III. Defendant's Motion for James and Urena Hearing (Dkt. # 388)

Defendant next asks the Court for a James2 and Urena3 hearing, arguing that statements made by alleged co-conspirators are potentially inadmissible hearsay, and that the Court should determine prior to trial whether the statements are hearsay. Dkt. # 338, at 1-2.

Under Federal Rule of Evidence 801(d)(2)(E), a statement is not considered hearsay if the court finds that "(1) a conspiracy existed; (2) both the declarant and the defendant against whom the declaration is offered were members of the conspiracy; and (3) the statement was made in the course of and in furtherance of the conspiracy." United States v. Eads, 191 F.3d 1206, 1210 (10th Cir. 1999) (quoting United States v. Caro, 965 F.2d 1548, 1557 (10th Cir. 1992)). For Rule 801(d)(2)(E) to apply, the government must establish the existence of a conspiracy at some point in its case-inchief, or the statements must be excluded. United States v. Kaatz, 705 F.2d 1237, 1244 (10th Cir. 1983).

A James or Urena hearing allows the district court to make a pretrial determination whether statements of a co-conspirator are inadmissible hearsay. James, 590 F.2d at 581-82. The reason for this hearing is to shield the jury from hearing prejudicial statements made by co-conspirators. Id. at 579. A district court may rely on the statements and observations of other co-conspirators to support its finding that a conspiracy existed. Owens, 70 F.3d at 1124-25. If a co-conspirator's statement is admissible under Fed. R. Evid. 801(d)(2)(E), the requirements of the Confrontation Clause of the Sixth Amendment are also satisfied. United States v. Molina, 75 F.3d 600, 603 (10th Cir. 1996). However, there is no Tenth Circuit precedent requiring a pretrial hearing to determine the admissibility of co-conspirator statements. The Tenth Circuit has stated that it has a "preference" for a district court to hold a pretrial hearing. United States v. Gonzalez-Montoya, 161 F.3d 643, 648 (10th Cir. 1998). But the Tenth Circuit has clearly held that this is a preference only, and the district court retains discretion to hold a pretrial hearing or permit the government to "connect up" the statements to a conspiracy at trial. Urena, 27 F.3d at 1491.

In this case, the indictment alleges that three defendants engaged in a conspiracy to possess with intent to distribute and to distribute heroin, and a James and Urena hearing would take almost as long as a jury trial.

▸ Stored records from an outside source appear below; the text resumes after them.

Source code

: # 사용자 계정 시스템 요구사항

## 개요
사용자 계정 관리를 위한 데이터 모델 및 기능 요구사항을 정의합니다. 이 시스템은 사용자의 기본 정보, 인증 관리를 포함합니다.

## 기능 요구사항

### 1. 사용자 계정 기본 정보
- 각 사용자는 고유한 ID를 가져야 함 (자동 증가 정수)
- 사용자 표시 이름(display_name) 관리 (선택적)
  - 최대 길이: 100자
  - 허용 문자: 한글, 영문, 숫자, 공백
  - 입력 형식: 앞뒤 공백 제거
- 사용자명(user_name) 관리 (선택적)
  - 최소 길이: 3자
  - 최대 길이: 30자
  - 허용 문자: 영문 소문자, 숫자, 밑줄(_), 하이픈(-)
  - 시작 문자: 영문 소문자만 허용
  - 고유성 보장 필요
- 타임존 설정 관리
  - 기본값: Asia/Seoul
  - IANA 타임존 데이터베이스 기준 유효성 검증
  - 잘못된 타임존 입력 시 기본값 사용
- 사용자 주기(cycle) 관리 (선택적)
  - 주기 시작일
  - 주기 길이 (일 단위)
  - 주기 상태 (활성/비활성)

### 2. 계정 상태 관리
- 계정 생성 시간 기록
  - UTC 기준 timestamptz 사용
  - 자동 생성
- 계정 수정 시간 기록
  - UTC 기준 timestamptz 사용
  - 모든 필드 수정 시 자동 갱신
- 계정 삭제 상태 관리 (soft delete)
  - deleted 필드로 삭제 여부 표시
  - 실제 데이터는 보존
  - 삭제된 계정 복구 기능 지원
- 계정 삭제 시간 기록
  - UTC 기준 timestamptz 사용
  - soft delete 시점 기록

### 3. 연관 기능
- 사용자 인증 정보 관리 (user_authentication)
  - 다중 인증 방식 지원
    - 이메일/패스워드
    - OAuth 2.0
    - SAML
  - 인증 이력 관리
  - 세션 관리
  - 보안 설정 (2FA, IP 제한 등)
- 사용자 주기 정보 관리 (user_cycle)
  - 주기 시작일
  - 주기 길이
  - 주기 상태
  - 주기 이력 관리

The Court will require plaintiff to lay a proper foundation for admitting co-conspirator statements by offering proof of the conspiracy and each defendant's membership in it before seeking to admit the statements, but defendant's motion (Dkt. # 141) for a James and Urena hearing is denied.

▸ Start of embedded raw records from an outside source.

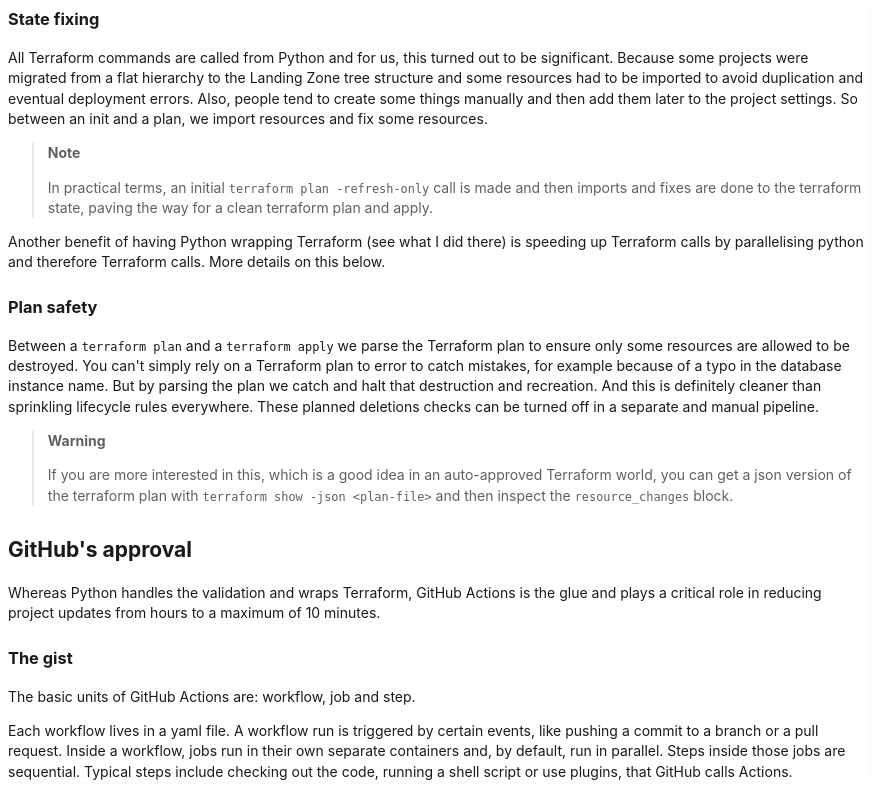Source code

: 
### State fixing

All Terraform commands are called from Python and for us, this turned
out to be significant. Because some projects were migrated from a flat
hierarchy to the Landing Zone tree structure and some resources had to
be imported to avoid duplication and eventual deployment errors. Also,
people tend to create some things manually and then add them later to
the project settings. So between an init and a plan, we import
resources and fix some resources.

> **Note**
>
> In practical terms, an initial `terraform plan -refresh-only` call
> is made and then imports and fixes are done to the terraform state,
> paving the way for a clean terraform plan and apply.

Another benefit of having Python wrapping Terraform (see what I
did there) is speeding up Terraform calls by parallelising python and
therefore Terraform calls. More details on this below.


### Plan safety

Between a `terraform plan` and a `terraform apply` we parse the
Terraform plan to ensure only some resources are allowed to be
destroyed. You can't simply rely on a Terraform plan to error to catch
mistakes, for example because of a typo in the database instance name.
But by parsing the plan we catch and halt that destruction and
recreation. And this is definitely cleaner than sprinkling lifecycle
rules everywhere. These planned deletions checks can be turned off
in a separate and manual pipeline.

> **Warning**
>
> If you are more interested in this, which is a good idea in an
> auto-approved Terraform world, you can get a json version of the
> terraform plan with `terraform show -json <plan-file>` and then
> inspect the `resource_changes` block.


## GitHub's approval

Whereas Python handles the validation and wraps Terraform, GitHub
Actions is the glue and plays a critical role in reducing project
updates from hours to a maximum of 10 minutes.


### The gist

The basic units of GitHub Actions are: workflow, job and step.

Each workflow lives in a yaml file. A workflow run is triggered by
certain events, like pushing a commit to a branch or a pull request.
Inside a workflow, jobs run in their own separate containers and, by
default, run in parallel. Steps inside those jobs are sequential.
Typical steps include checking out the code, running a shell script
or use plugins, that GitHub calls Actions.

IT IS THEREFORE ORDERED that defendant Jonathan Rosso's motion for bill of particulars (Dkt. # 386), motion to dismiss for failure to state an offense (Dkt. # 387), and motion for a James and Urena hearing (Dkt # 388) are denied.

FootNotes


1. Although in his motion defendant moves as to the "indictment," he is charged in count seven of the indictment and the superseding indictment. The Court assumes defendant's motions refer to both counts.
2. United States v. James, 590 F.2d 575 (5th Cir.), cert. denied, 442 U.S. 917 (1979) (overruled on separate grounds).
3. United States v. Urena, 27 F.3d 1487 (10th Cir.1994).